Perioperative nivolumab monotherapy vs nivolumab plus ipilimumab in resectable hepatocellular carcinoma: A randomized, open-label, phase 2 trial
The Lancet: Gastroenterology & Hepatology — Kaseb AO, Hasanov E, Cao HST, et al. | January 21, 2022
Although there are high recurrence rates of hepatocellular carcinoma following surgery, no standard-of-care neoadjuvant or adjuvant therapies have been approved. In view of studies describing immunotherapy as efficacious in improving survival in advanced hepatocellular carcinoma, researchers herein sought to evaluate the safety and tolerability of perioperative immunotherapy in resectable hepatocellular carcinoma.
A single-center, randomized, open-label, phase 2 trial, was conducted enrolling 30 patients; of these, 27 were randomly assigned to receive 240 mg of nivolumab intravenously every 2 weeks (for up to three doses before surgery at 6 weeks) followed in the adjuvant phase by 480 mg of nivolumab intravenously every 4 weeks for 2 years, or 240 mg of nivolumab intravenously every 2 weeks (for up to three doses before surgery) plus one dose of 1 mg/kg of ipilimumab intravenously concurrently with the first preoperative dose of nivolumab, followed in the adjuvant phase by 480 mg of nivolumab intravenously every 4 weeks for up to 2 years plus 1 mg/kg of ipilimumab intravenously every 6 weeks for up to four cycles.

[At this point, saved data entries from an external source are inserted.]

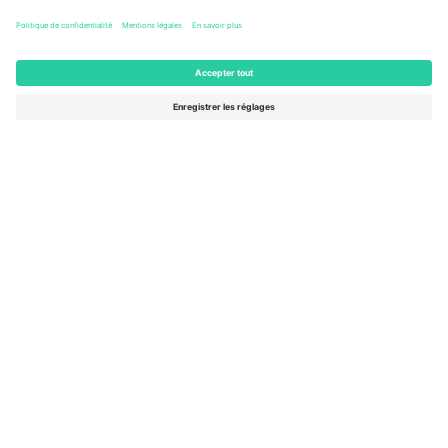
Berlin, Germany
65 Billets
AOÛT
262 €
de
29
ACHETER
SAM.
Day Ticket - Max-Schmeling-Halle -
Women’s Basketball World Cup
Max-Schmeling-Halle
Berlin, Germany
16 Billets
SEPT.
284 €
de
4
ACHETER
VEN.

Increased alanine aminotransferase (three [23%] of 13 patients on nivolumab vs seven [50%] of 14 patients on nivolumab plus ipilimumab) and increased aspartate aminotransferase (three [23%] vs seven [50%]) were identified to be the most common treatment-related adverse events of any grade.
Surgery was not delayed in any of the patients in either group due to grade 3 or worse adverse events.
Findings suggest that in patients with resectable hepatocellular carcinoma, it seems to be safe and feasible to administer perioperative nivolumab alone and nivolumab plus ipilimumab.